There was evidence presented at trial that at the time of Ms. Schaefer's operation, approximately 90-95% of all cataract patients underwent such an operation.
The plaintiff's attorney argued extensively to the jury that an award of punitive damages was justified based on the evidence that Dr. Miller had forged Ms. Schaefer's signature to the informed consent form and had rewritten some of her medical records. Although this conduct is wanton and outrageous, and would meet the Smith standard in a different context, it occurred subsequent to the injury to Ms. Schaefer and did not cause or contribute to it. Thus, there was no implied malice involved in Dr. Miller's negligence in failing to obtain informed consent and in his post-operative care. This negligence action is not the proper vehicle for punishing Dr. Miller for his later conduct. Rather, the Commission on Medical Discipline is the appropriate body to address such matters.
In recent years there has been a proliferation of claims for punitive damages in tort cases, and particularly in negligence cases.

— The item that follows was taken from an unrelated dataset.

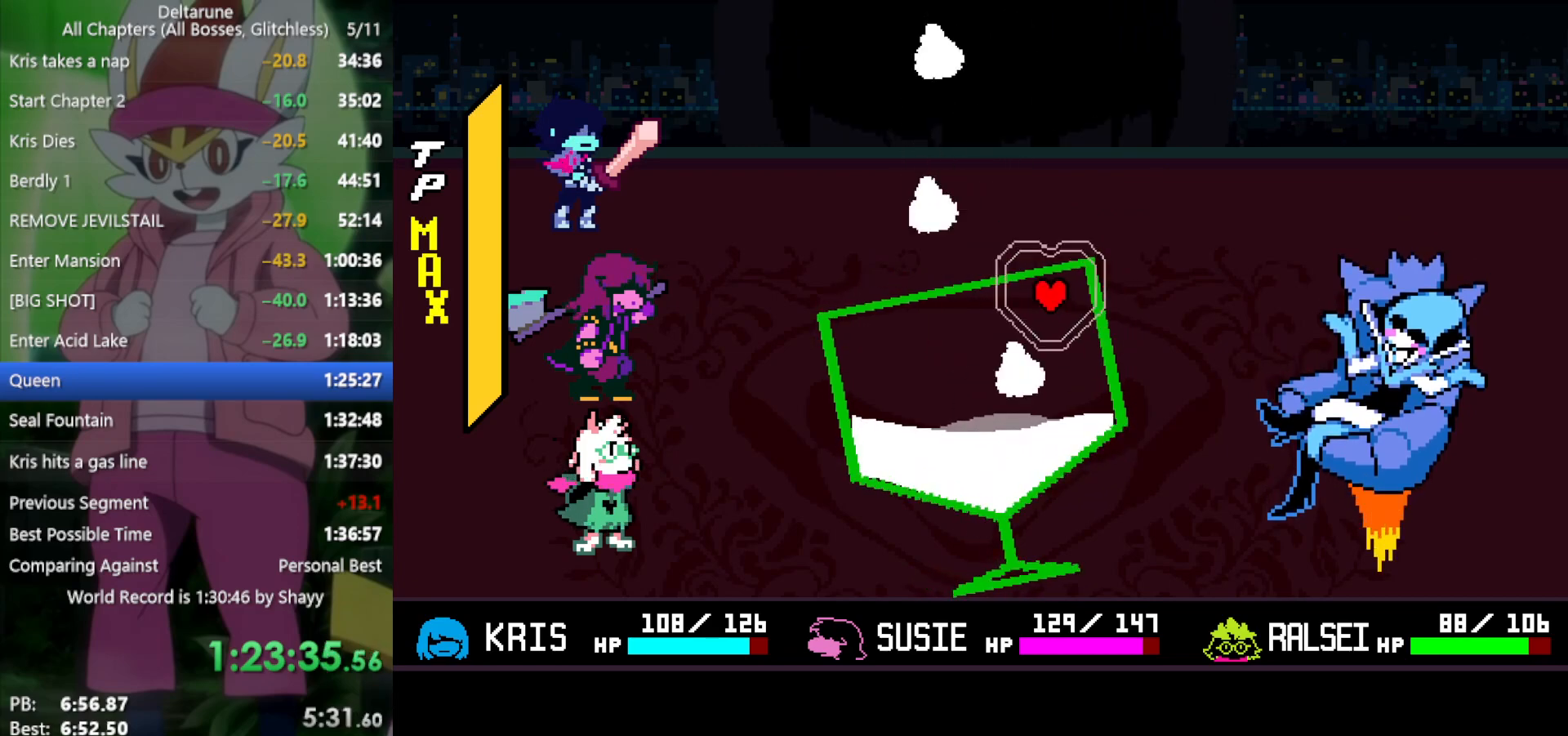
{"keys": ["right"], "events": [[17, "left", "down"], [100, "up", "up"], [233, "left", "up"], [333, "right", "down"]]}
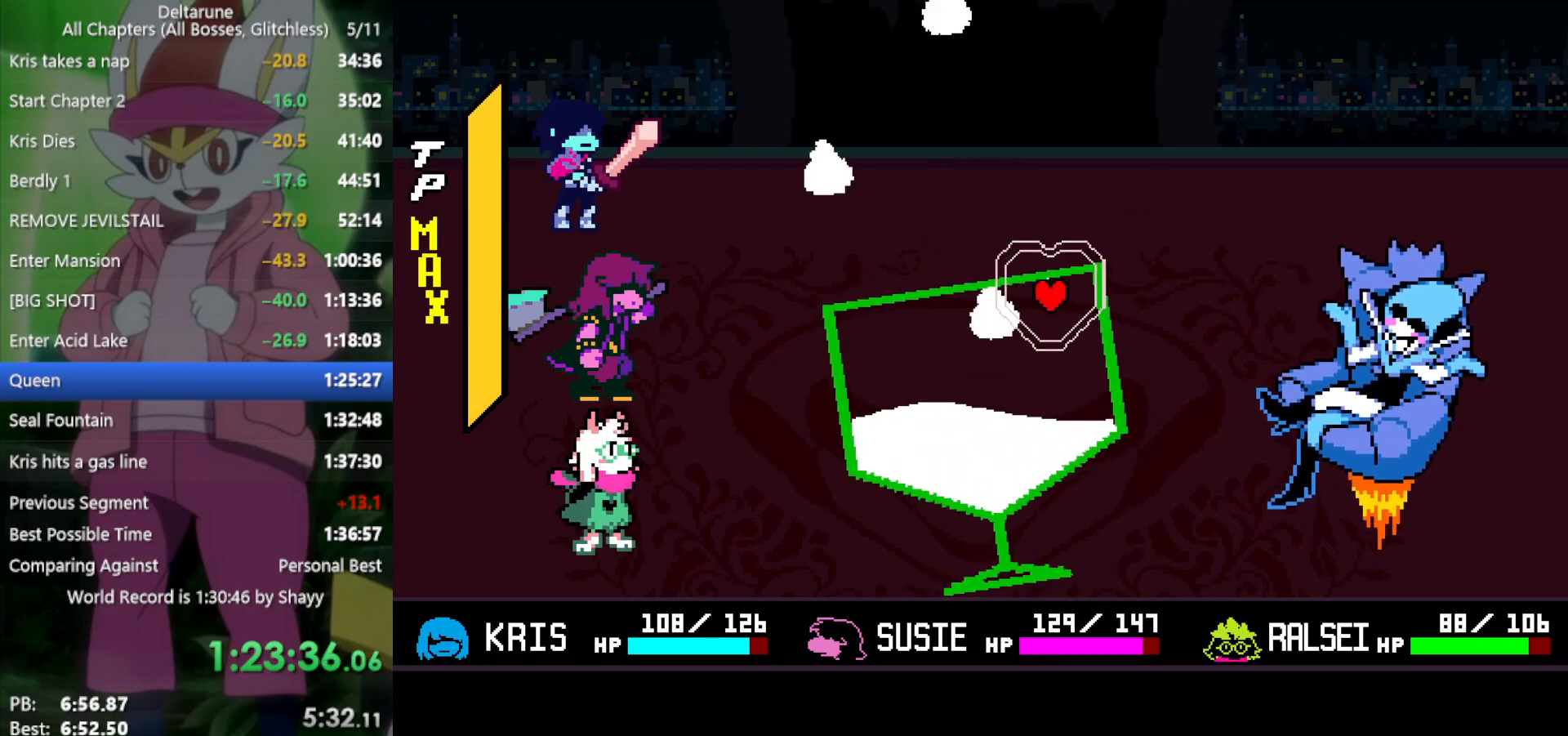
{"keys": ["left"], "events": [[17, "right", "up"], [67, "left", "down"]]}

Studies have indicated that punitive damage awards have increased greatly in frequency and in amount. See, e.g., M. Peterson, S. Sarma, M. Shanley, Punitive Damages (Rand, The Institute for Civil Justice, 1987). The Supreme Court has just "note[d] once again our concern about punitive damages that `run wild.'" Pacific Mutual Life Ins. Co. v. Haslip, ___ U.S. ___, 111 S.Ct. 1032, 1043, 113 L.Ed.2d 1 (1991). This trend represents a distortion of the traditional purpose of civil tort law, which is to compensate victims who are injured. Punishment should generally be left to the criminal law and administrative tribunals. Davis v. Gordon, supra, 183 Md. at 133, 36 A.2d at 701. While punishment, in the form of punitive damages in tort cases, may be appropriate where the defendant has acted with an evil motive, very few negligence cases involve such conduct. A return to the principles of Davis v. Gordon would greatly reduce the quantity of unjustified punitive damage claims in negligence actions.

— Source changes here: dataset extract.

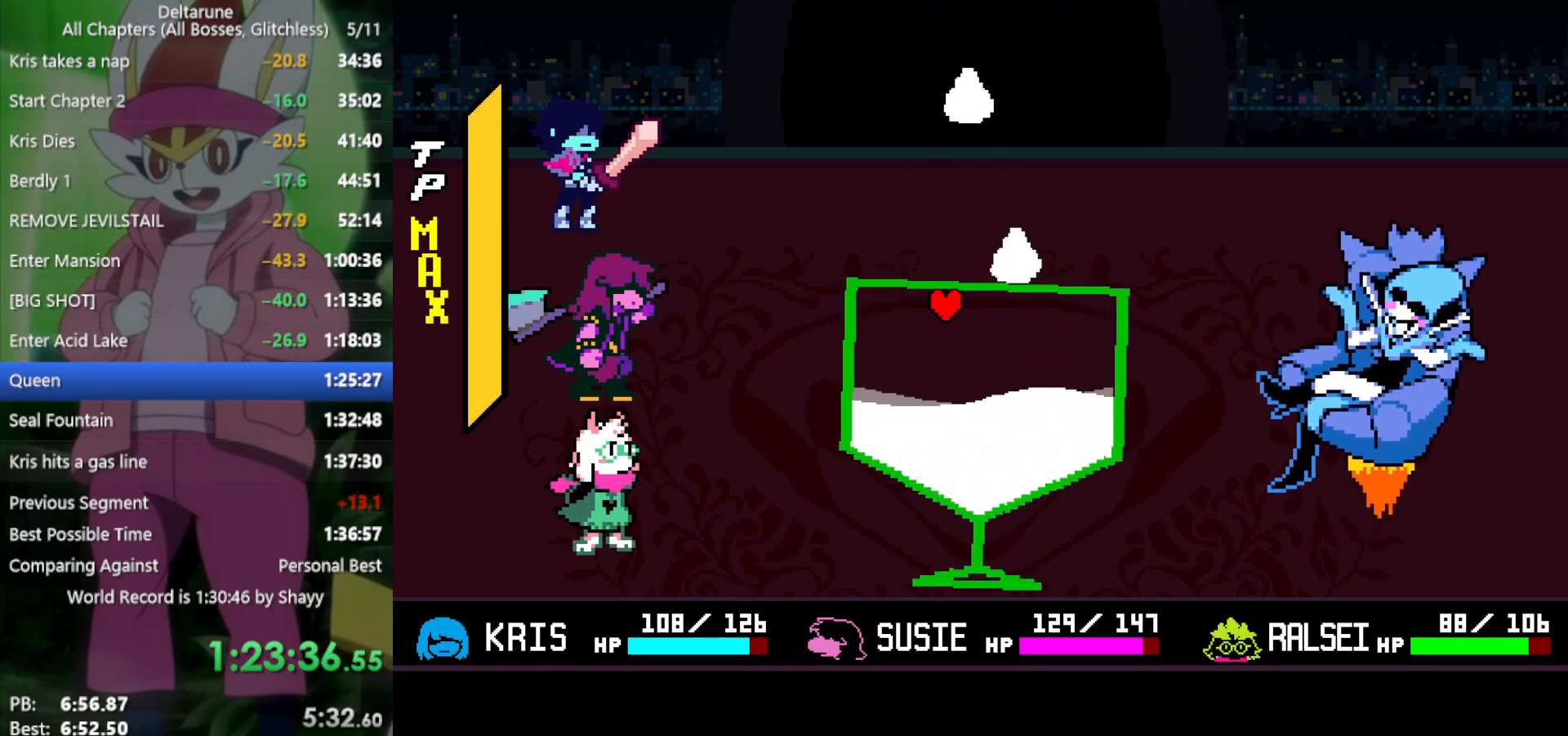
{"keys": ["right"], "events": [[17, "left", "up"], [200, "left", "down"], [350, "left", "up"], [483, "right", "down"]]}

The adoption and application of the Testerman-Wedeman rule, however, have greatly compounded the problem of routine punitive damage claims and awards in civil actions. In light of the case-by-case inconsistency and confusion inherent in this Court's opinions on punitive damages over the last twenty years, it is understandable that a lawyer would include a claim for punitive damages in almost any tort case. Perhaps the next shift by this Court, or the next new rule or variation adopted, will benefit the plaintiff in that particular case.
The most appropriate action which this Court could take, with regard to the unwarranted claims for and awards of punitive damages, would be to overrule H R Block, Inc. v. Testerman, supra, and its progeny.
Judges COLE and CHASANOW have authorized me to state that they concur with the views expressed herein.